• **ЗАДАНИЕ**:
Перепиши отрывок из текста о политике и кино от «На мою работу» до «во внутреннем конфликте.», заменив «новобранцами» на «солдатами».

• **ИСХОДНЫЙ ТЕКСТ**:
__________________________________________________
В моем случае, в книге «Deforming American political thought: ethnicity, facticity, and genre», я решил изучить афроамериканские, латиноамериканские и индейские детективные романы. Таким образом, я смог увидеть, как можно расширить перспективу американской политики, если мы выйдем за рамки проблем, описанных в европейских и американских текстах. И то, что я обнаружил, и есть альтернативное миропонимание. Такие открытия бросают вызов тому, что многие рассматривают как единственный источник знания.
Так, например, центральные города представляют собой систему сложных расово-пространственных и этнических отношений, которые раскрывают их чреватые межрасовые / межэтнические конфликты в самых разных текстах. В случае с Францией фильмы «La Haine» («Ненависть») и Caché («Скрытое») являются одними из самых поучительных текстов.
В случае с Берлином, до падения Берлинской стены, граффити стало одним из наиболее поучительных текстов. Теперь, когда город унифицирован, жители Берлина стремятся преодолеть, «забыть» большую часть того, что считают «постыдным прошлым». Но архитектура является одним из самых важных текстов, потому что, как сказал Андреас Гюйссен, берлинцы признают, что память имеет форму.
Какие образы, связанные с социальными или политическими проблемами, вдохновили Вас больше всего или ярко иллюстрируют связь между представлением и властью и почему?
На мою работу о кино сильно повлияли кинематографические книги Жиля Делеза. В ней я говорю о том, что форма фильма может представлять собой способ мышления, будь то тема политики, войны, субъективности и т.д. В качестве примера приведу фильм «Охотник на Оленей» Майкала Чимино. Эта картина, во второй части которой воссоздаются эпизоды войны во Вьетнаме, помогает понять силу, которая движет новобранцами. Среди прочего, фильм, показывая их повседневную жизнь до войны, раскрывает, что долг перед родиной и долг перед собой пребывают во внутреннем конфликте.
Я не могу ссылаться на фильмы, не давая комментарии к ним (иногда мой собственные), которые помогли мне увидеть их в политическом ракурсе. Первые сцены фильма Роберта Олтмена «МакКейб и миссис Миллер» сразу поразили меня. Действие происходит в Северо-Западной Америке, и это идёт вразрез с традиционными западными фильмами (особенно с работами Джона Форда) с постоянно-пустынными ландшафтами.
Другой пример, который меня поразил, связан со следующим. Когда я работал над эссе о Берлине и Гонконге, рассматривая особенности жизнь города и населения, меня поразила картина Эрнста Людвига Кирхнера «Потсдамская площадь в Берлине». На ней изображена толпа, в которой люди находятся в непосредственной близости, но игнорируют друг друга.
__________________________________________________
• **МАТЕРИАЛ**:

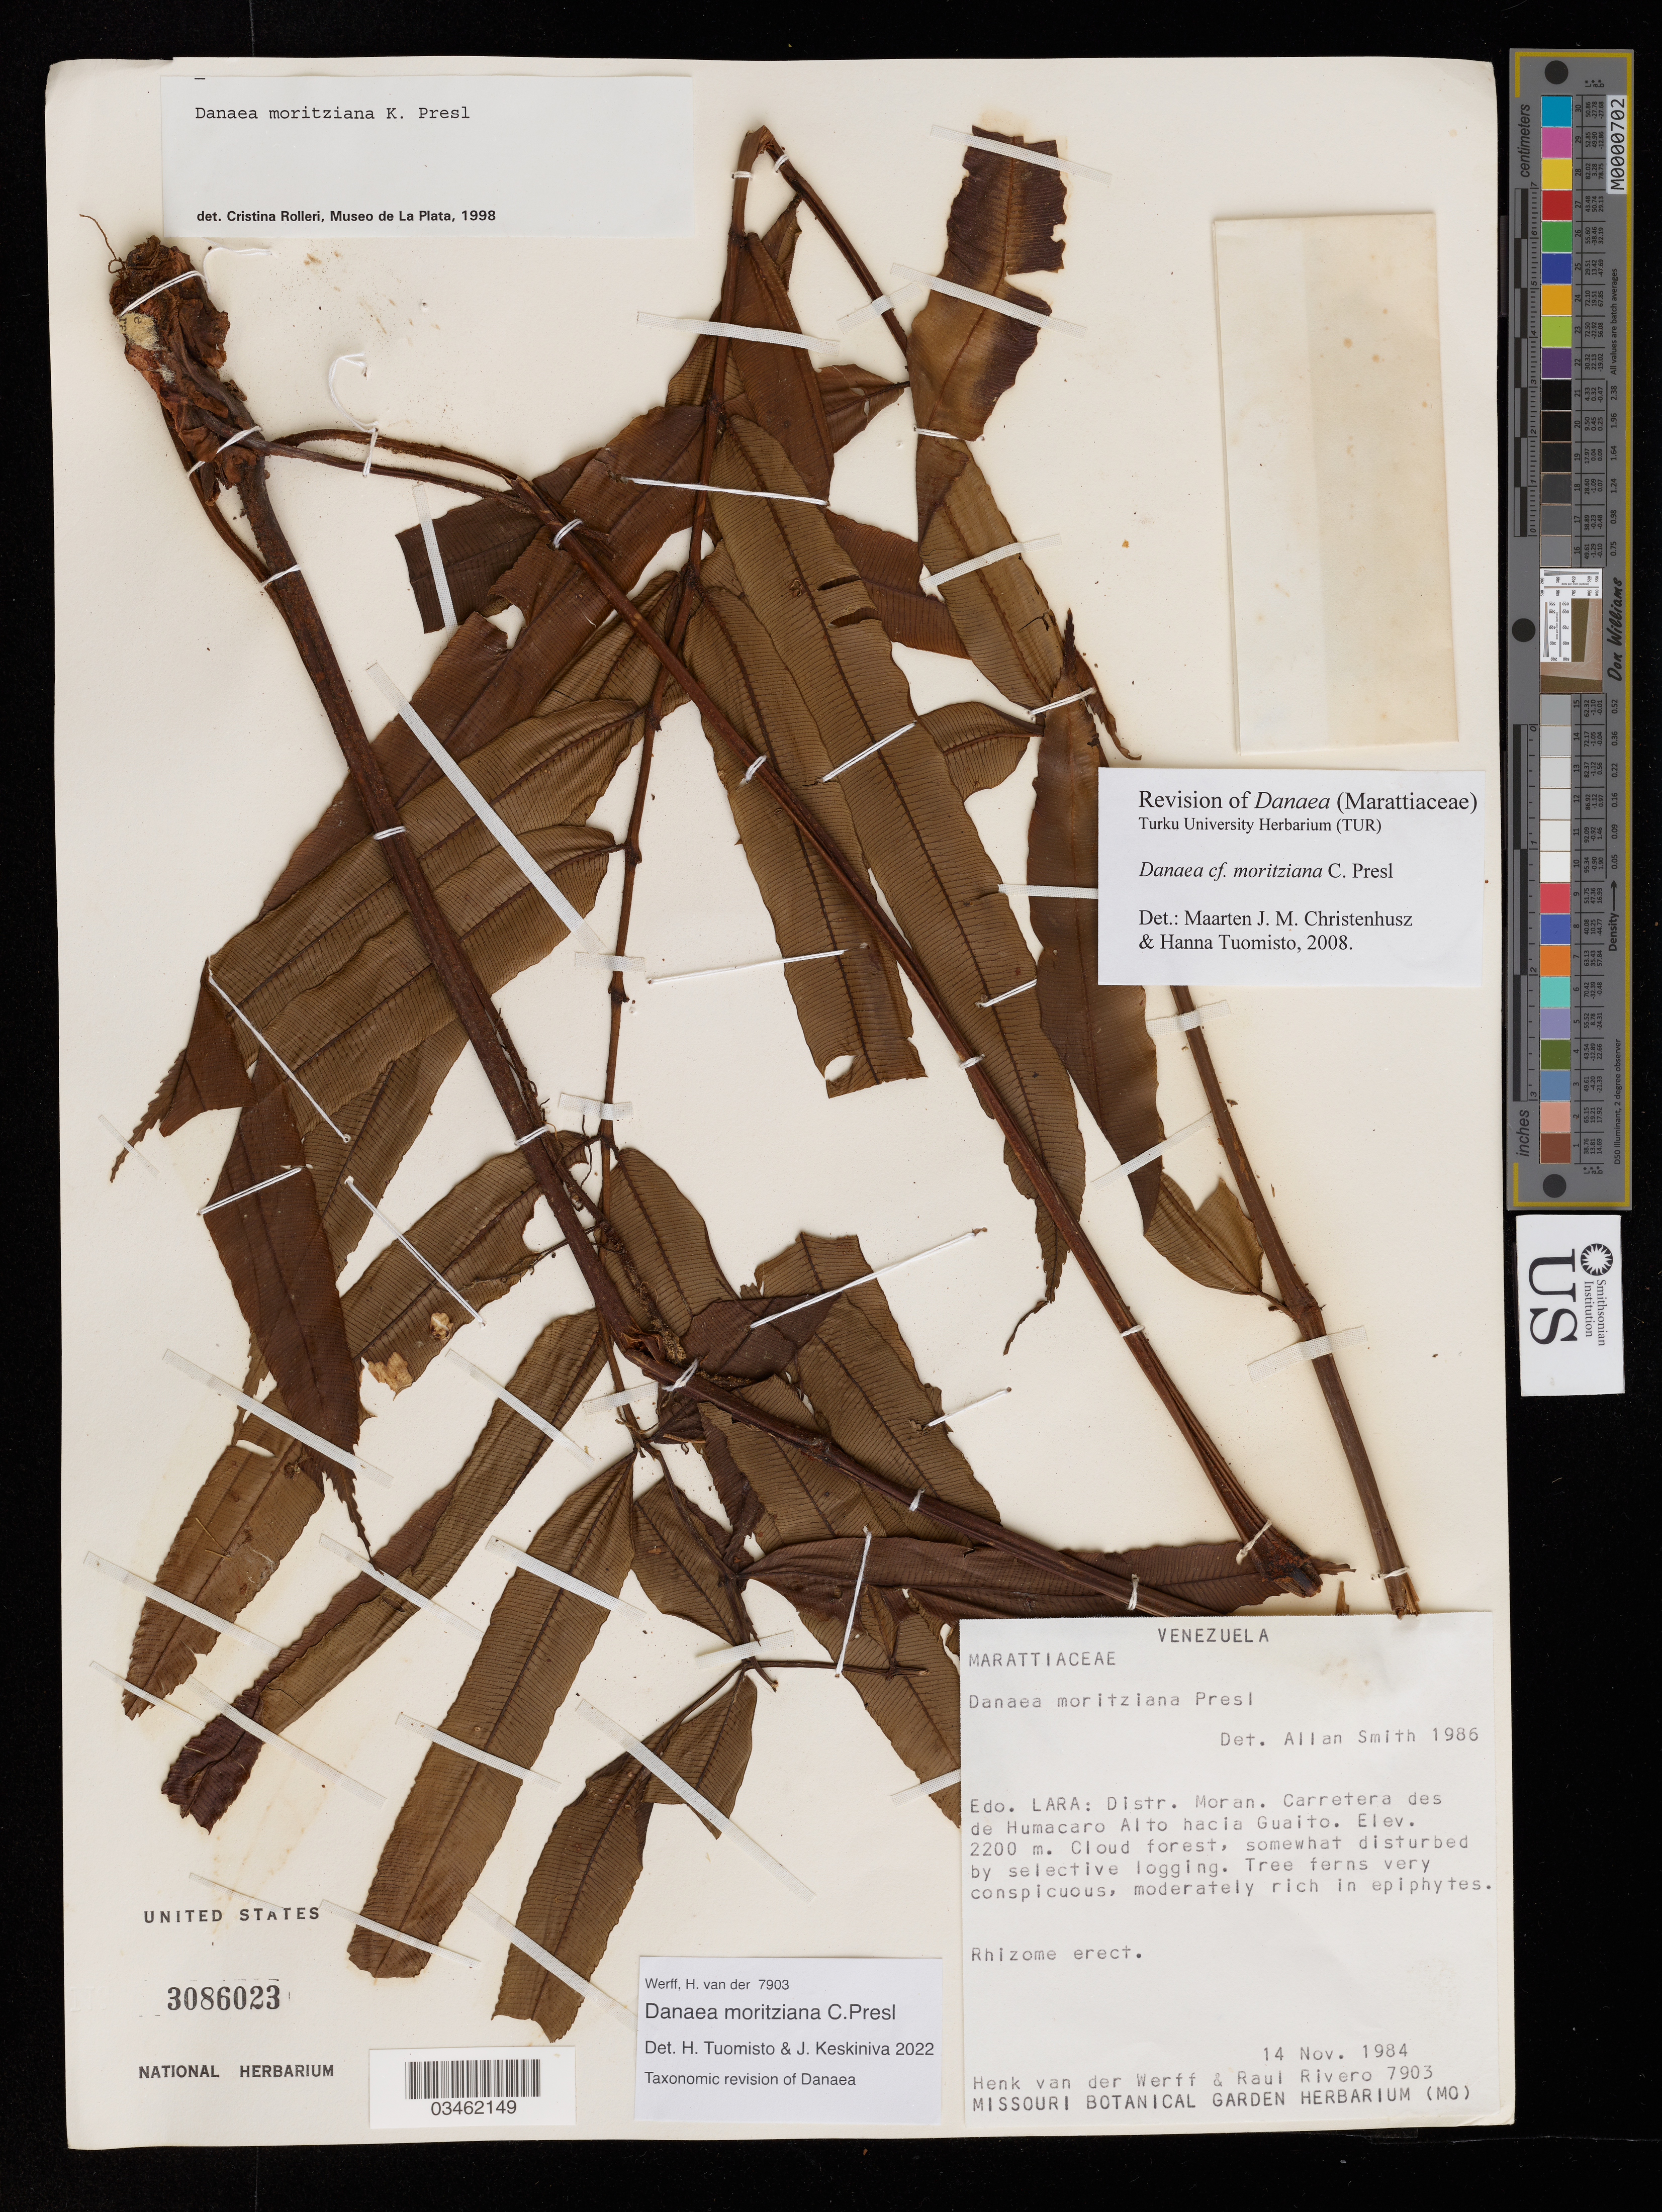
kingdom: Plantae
__________________________________________________
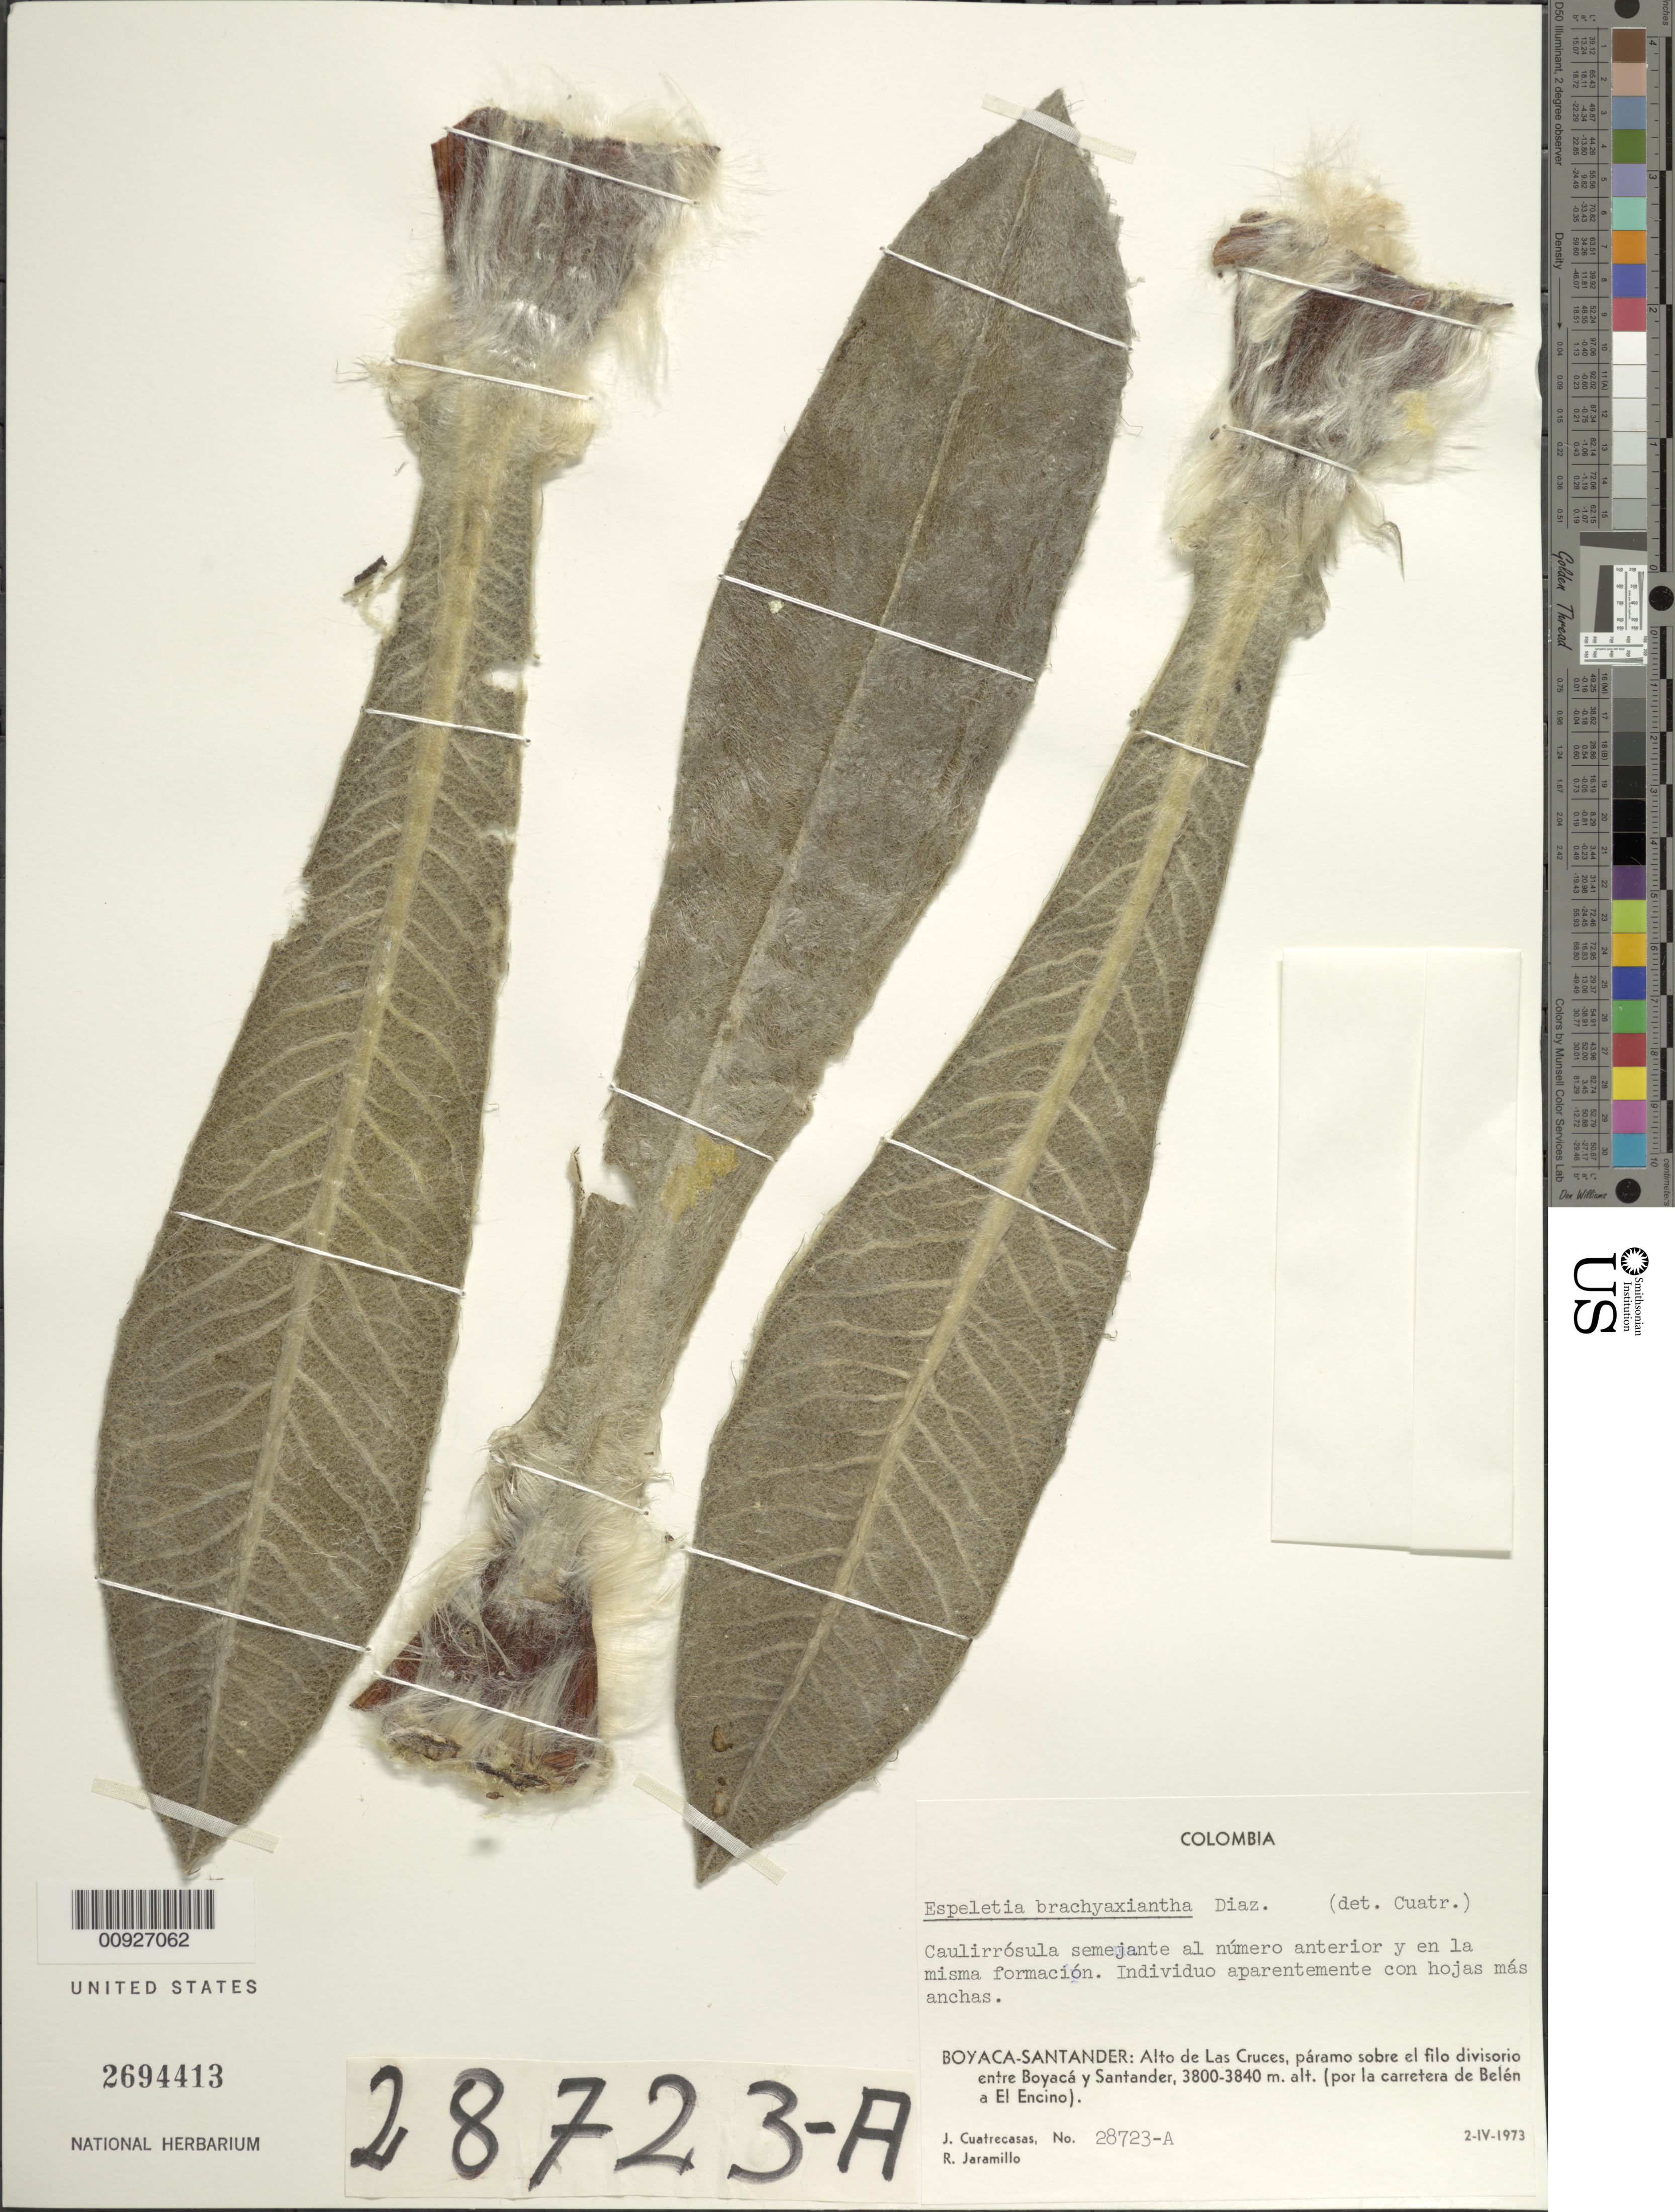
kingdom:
__________________________________________________
• **РЕШЕНИЕ**:
На мою работу о кино сильно повлияли кинематографические книги Жиля Делеза. В ней я говорю о том, что форма фильма может представлять собой способ мышления, будь то тема политики, войны, субъективности и т.д. В качестве примера приведу фильм «Охотник на Оленей» Майкала Чимино. Эта картина, во второй части которой воссоздаются эпизоды войны во Вьетнаме, помогает понять силу, которая движет солдатами. Среди прочего, фильм, показывая их повседневную жизнь до войны, раскрывает, что долг перед родиной и долг перед собой пребывают во внутреннем конфликте.